Shares in Las Vegas-based MGM jumped more than 20% on the news Monday on the New York Stock Exchange. The share price ended the day at $21.65, up $2.62, or 13.77%. More than 70 million shares of MGM shares were traded Monday, almost two-and-a-half times the average daily volume.
Diller, 78, founded the Fox Broadcasting Co. and USA Broadcasting. He is currently No. 168 on the Forbes 400 with a net worth of $3 billion.
In a statement, MGM Chairman Paul Salem said the company welcomed IAC as “a long-term strategic partner” and intend to invite the company to have a representative join the MGM board. He said IAC CEO Joey Levin and Diller, “bring vast experience in both entertainment and online commerce and we will take full advantage of their experience.”
Diller founded IAC in 1995. Diller is also chairman of online travel giant Expedia, which acquired its holding company, Liberty Expedia, in a $2.6 billion deal in 2019.

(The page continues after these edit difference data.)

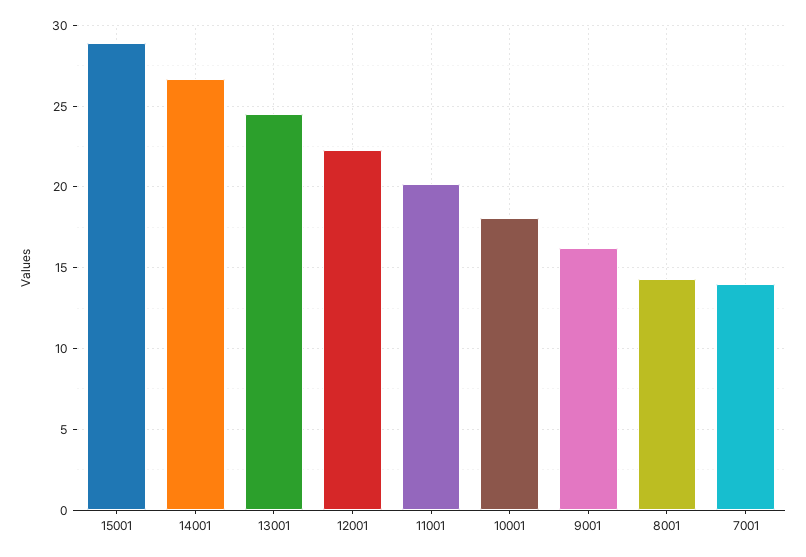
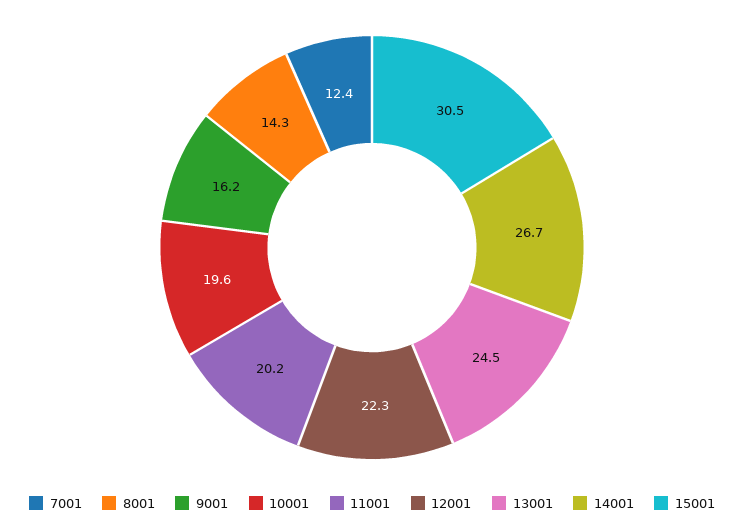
  {
-   "15001": 29,
+   "15001": 30.5,
    "14001": 26.7,
    "13001": 24.5,
    "12001": 22.3,
    "11001": 20.2,
-   "10001": 18,
+   "10001": 19.6,
    "9001": 16.2,
    "8001": 14.3,
-   "7001": 14
+   "7001": 12.4
  }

“IAC’s family of brands and digital expertise are a great complement to the direction MGM Resorts has been taking both in leveraging our digital assets to enhance our guests’ experience and building a leading iGaming and sports betting business in BetMGM,” Salem said.
In the statement, MGM said data-driven, digital and customer-centric innovations are a key principle of the company’s MGM 2020 plan announced last year.
“IAC’s expertise in growing and expanding brands online is a natural fit for our focus on enhancing the resort experience through curated and personalized offerings, as well as digital enhancements in sports betting and online gaming,” MGM Resorts CEO Bill Hornbuckle said in a statement. “We appreciate that they share our long-term strategic vision for growth and maximizing value for our shareholders. We welcome their collaboration and are excited at the possibilities it will bring.”
Diller said MGM Resorts’ businesses, along with IAC’s experience, could contribute to the growth of online gaming.
Levin, in a statement, called MGM a unique opportunity “to own a meaningful piece of a preeminent brand in a large category with immense potential to move online.” He said the company intends to be “a minority investor and a long-term strategic partner.”
Levin added IAC “would welcome the opportunity to contribute to MGM’s success in any way that MGM’s Board would look favorably on our involvement.”
Reaction
Deutsche Bank gaming analyst Carlo Santarelli told investors after the announcement the value of the partnership is from IAC’s history and expertise in the digital media environment.
“While unusual for IAC to acquire equity in the public markets, the IAC team believes it is taking a meaningful stake in an early stage online movement with a prominent brand within gaming,” Santarelli said. “IAC referred to the investment in MGM as ‘a once in a decade’ opportunity. Management of IAC, and presumably MGM and its board, believes IAC’s history of driving the conversion of off-line, and in this case, brick and mortar, to online, will be value-creating for the partnership. IAC is clearly, and stated as much in its investor letter, taking a long term view of the online opportunity within gaming.”
It’s unclear if IAC and/or Diller will have to be licensed by Nevada gaming regulators. Under state gaming law, an individual that acquires a more than 10% ownership stake in a gaming company must be licensed. The rules are different for “institutional investors.” Another factor could be the influence IAC has in the operations of MGM Resorts.
MGM has casinos in five other states – Maryland, Mississippi, Ohio, Michigan, and New Jersey. It’s unclear how regulators in those states will view the stock acquisition.